### Speaker

### Description

Computing the permanent of a matrix finds an important application in the context of boson sampling. Using the BB/FG permanent formula with a reflected binary Gray code, we implemented an FPGA design aimed at maximizing the use of logic and DSP resources to increase the parallelism and reducing the time complexity from $\mathcal{O}(n.2^{n-1})$ to $\mathcal{O}(n.2^{n-3})$. This can be furthered reduced by half using both cards of the FPGA in a dual array mode of operation. To allow the design to scale up to 40x40 matrices and achieve a speed of 280MHz, we used a properly pipelined state-of-the-art rectangular multiplier algorithm to match the structure of the DSP units of the FPGA.

In practical boson sampling configurations, there will be photons sharing an optical mode, which mathematically refers to computing the permanent of a matrix with independent repeated rows and repeated columns. This allows for a generalization of BB/FG using binomial coefficients to simplify multiplicities across rows or columns:

\begin{equation}

\text{rp}(\boldsymbol{A}, \boldsymbol{M}, \boldsymbol{N})=\frac{1}{2^{n-1}} \sum\limits_{\boldsymbol{\Delta}} \bigg(\prod\limits_{k=1}^{m} (-1)^{\Delta_k} {M_k \choose \Delta_k}\bigg) \prod\limits_{j=1}^{m} \bigg(\sum\limits_{k=1}^{m}

\left(M_k-2\Delta_k\right)a_{k, j}\bigg)^{N_j}

\end{equation}

where $A$ is a square matrix describing the interferometer with $m$ modes, $\boldsymbol{M}$ and $\boldsymbol{N}$ are the row and column multiplicities respectively such that the photon count $n=\sum\limits_{r\in R}=\sum\limits_{c\in C}$ and $\Delta$ is an n-ary Gray code, required for efficient computation. Computing binomial coefficients efficiently presents design challenges on the FPGA. By constructing a large enough loop, this can be resolved but it requires special logic around the n-ary Gray code. Certain techniques like Guan codes are insufficient as they lack the reflection property being computable with simple logic so we based our method on a dynamic programming technique. We extended this approach to stagger the Gray code at precise even intervals based on the loop length, incurring a constant initialization summation cost, and then a streamlined operation. To avoid division, we implemented division via multiplication by "magic numbers". To account for the BB/FG "anchor" row and allow the $4$ parallel operations to proceed with a simultaneous "smooth" same row update, we reduce the smallest multiplicity up to three times to maintain optimal complexity.

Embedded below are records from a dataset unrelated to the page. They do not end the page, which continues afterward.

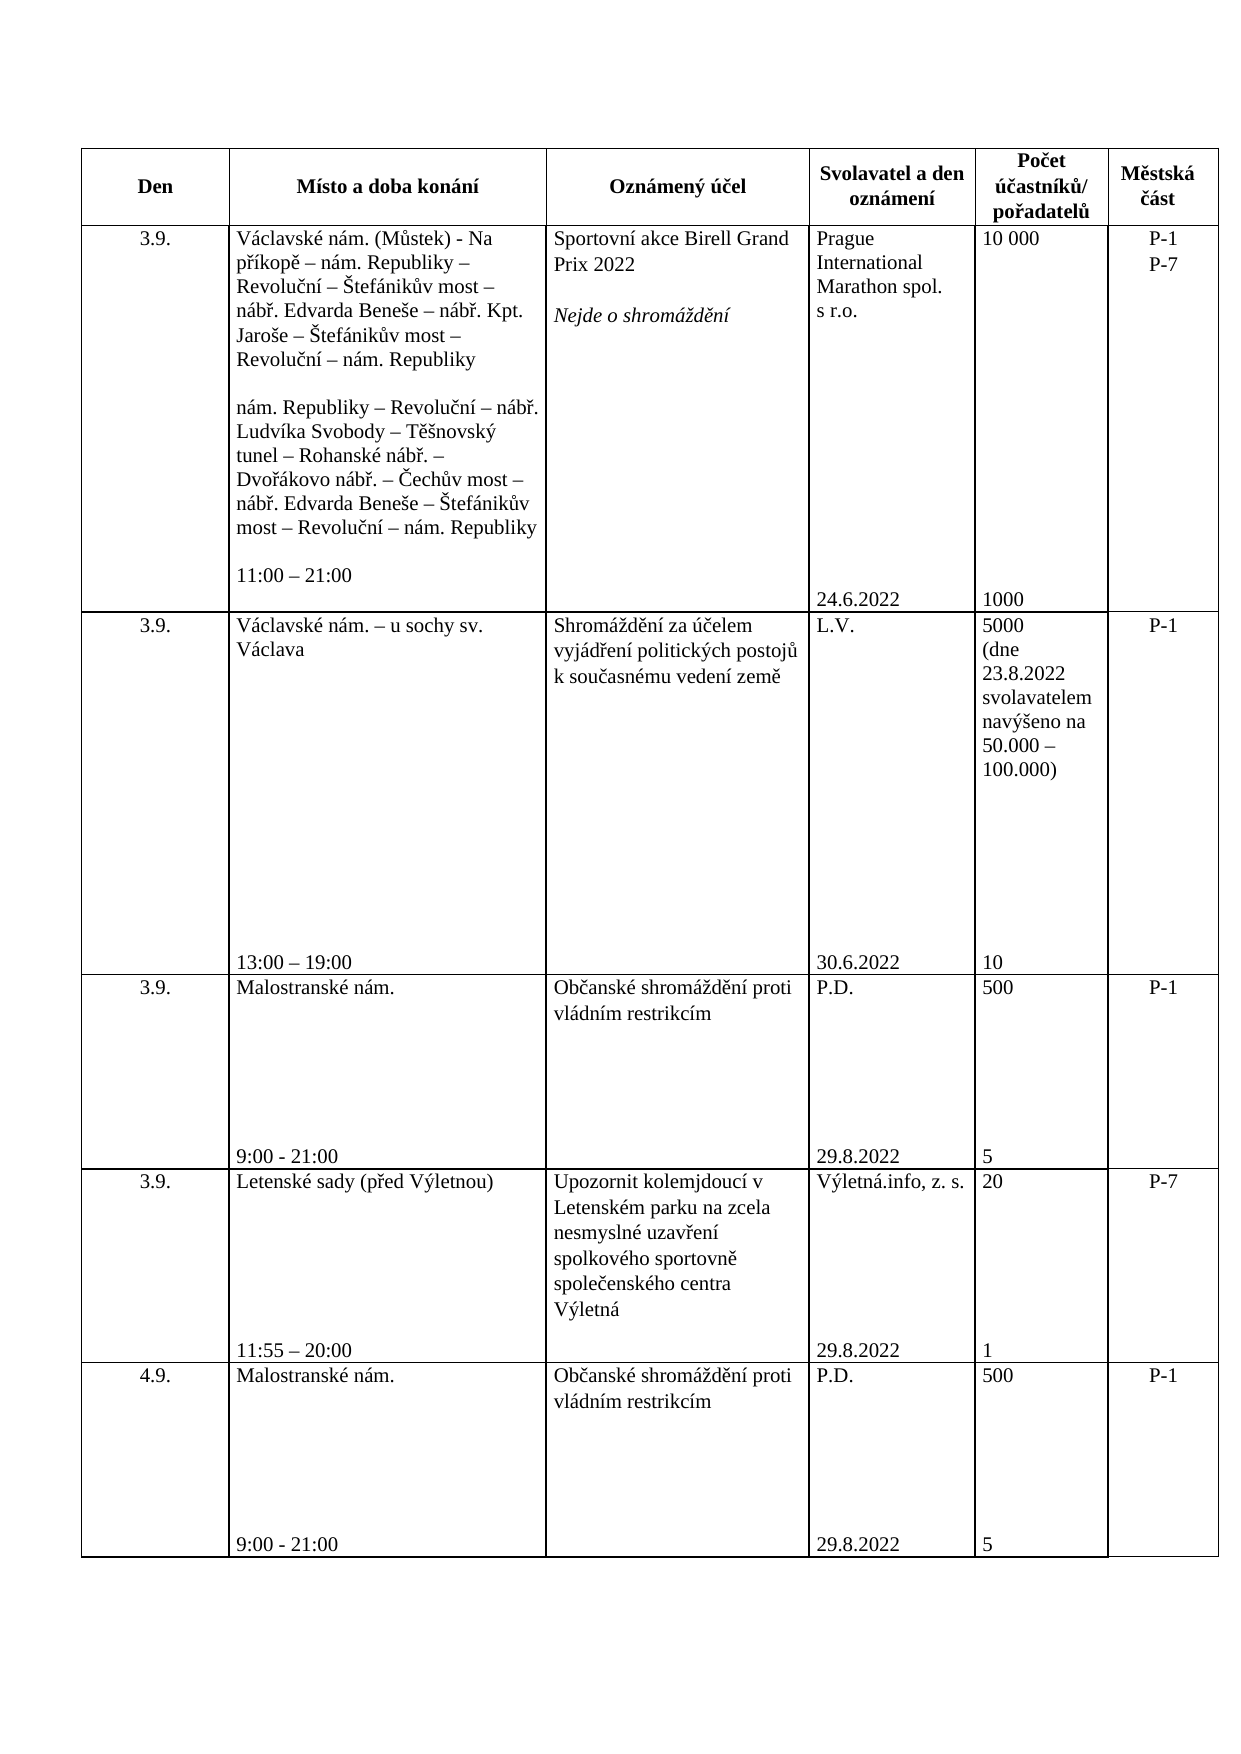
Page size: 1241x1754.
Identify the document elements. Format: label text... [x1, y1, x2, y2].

table_cell Upozornit kolemjdoucí v Letenském parku na zcela nesmyslné uzavření spolkového sportovně společenského centra Výletná [547, 1170, 808, 1362]
table_cell 3.9. [82, 975, 228, 1168]
table_cell P-7 [1109, 1169, 1218, 1362]
table_cell Výletná.info, z. s. 29.8.2022 [810, 1170, 974, 1362]
table_cell P-1 [1109, 612, 1218, 974]
table_cell Malostranské nám. 9:00 - 21:00 [230, 975, 545, 1168]
table_cell Malostranské nám. 9:00 - 21:00 [230, 1363, 545, 1556]
table_cell Občanské shromáždění proti vládním restrikcím [547, 975, 808, 1168]
table_cell P.D. 29.8.2022 [810, 1363, 974, 1556]
table_header Den [82, 149, 229, 225]
table_cell Václavské nám. (Můstek) - Na příkopě – nám. Republiky – Revoluční – Štefánikův most – nábř. Edvarda Beneše – nábř. Kpt. Jaroše – Štefánikův most – Revoluční – nám. Republiky nám. Republiky – Revoluční – nábř. Ludvíka Svobody – Těšnovský tunel – Rohanské nábř. – Dvořákovo nábř. – Čechův most – nábř. Edvarda Beneše – Štefánikův most – Revoluční – nám. Republiky 11:00 – 21:00 [230, 226, 545, 611]
table_cell 500 5 [976, 975, 1107, 1168]
table_header Počet účastníků/ pořadatelů [976, 149, 1108, 225]
table_cell P-1 P-7 [1109, 226, 1218, 611]
table_cell 5000 (dne 23.8.2022 svolavatelem navýšeno na 50.000 – 100.000) 10 [976, 613, 1107, 974]
table_cell 10 000 1000 [976, 226, 1107, 611]
table_cell P.D. 29.8.2022 [810, 975, 974, 1168]
table_cell L.V. 30.6.2022 [810, 613, 974, 974]
table_header Svolavatel a den oznámení [810, 149, 975, 225]
table_cell P-1 [1109, 1363, 1218, 1556]
table_cell 3.9. [82, 613, 228, 974]
table_header Městská část [1109, 149, 1218, 225]
table_cell Sportovní akce Birell Grand Prix 2022 Nejde o shromáždění [547, 226, 808, 611]
table_cell Václavské nám. – u sochy sv. Václava 13:00 – 19:00 [230, 613, 545, 974]
table_cell Letenské sady (před Výletnou) 11:55 – 20:00 [230, 1170, 545, 1362]
table_cell Shromáždění za účelem vyjádření politických postojů k současnému vedení země [547, 613, 808, 974]
table_cell 4.9. [82, 1363, 228, 1556]
table_cell Prague International Marathon spol. s r.o. 24.6.2022 [810, 226, 974, 611]
table_cell 20 1 [976, 1170, 1107, 1362]
table_header Oznámený účel [547, 149, 809, 225]
table_cell 3.9. [82, 1170, 228, 1362]
table_cell 3.9. [82, 226, 228, 611]
table_cell P-1 [1109, 975, 1218, 1168]
table_cell 500 5 [976, 1363, 1107, 1556]
table_cell Občanské shromáždění proti vládním restrikcím [547, 1363, 808, 1556]
table_header Místo a doba konání [230, 149, 546, 225]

All our implementations were designed to automatically reset on completion, providing for batching capability, an important optimization for FPGA designs and fitting perfectly into the context of boson sampling, where many permanents are computed and the batch size equals the matrix size. As we used fixed point arithmetic, we conducted accuracy testing against a CPU infinite precision calculator. We benchmarked against similar maximally efficient implementations on CPU. These are a part of the piquassoboost extension to the piquasso library. We measured two important metrics against the CPU: the matrix size cross-over threshold due to FPGA initialization time delay and performance speed-up. For non-repeated permanents, we achieve an 8.86x speed-up over CPU with a cross-over threshold at 16x16 matrices, which batching reduces it to 9x9 matrices. For repeated row/column permanents, it is dependent upon the number of photons. For 20 photons, the speed up is 5.9x and cross-over 25x25, while with batching the speed-up is 15x and the cross-over is 15x15. Our effective equivalent if long double floating point operations were used is $\frac{(C_A+C_M)*280*10^6}{10^9}$ where $C_A=2A=2*(40+4)$ and $C_M=4M+2A=6*4*39$ represent complex addition and multiplication respectively, yielding $285.5$ GFLOPS.